----- Supplied material -----

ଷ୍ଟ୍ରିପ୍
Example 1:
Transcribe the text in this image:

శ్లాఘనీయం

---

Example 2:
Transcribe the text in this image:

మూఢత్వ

-----
----- Supplied material -----

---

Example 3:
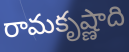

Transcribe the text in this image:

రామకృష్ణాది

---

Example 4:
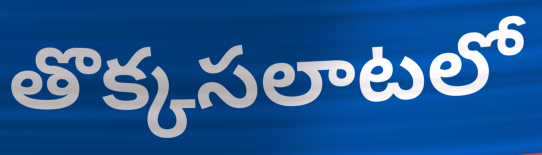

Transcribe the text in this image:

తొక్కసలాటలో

-----

Task goal
When a line in the data holds the word "Example", show that line.

Exercise result
Example 1:
Example 2:
Example 3:
Example 4:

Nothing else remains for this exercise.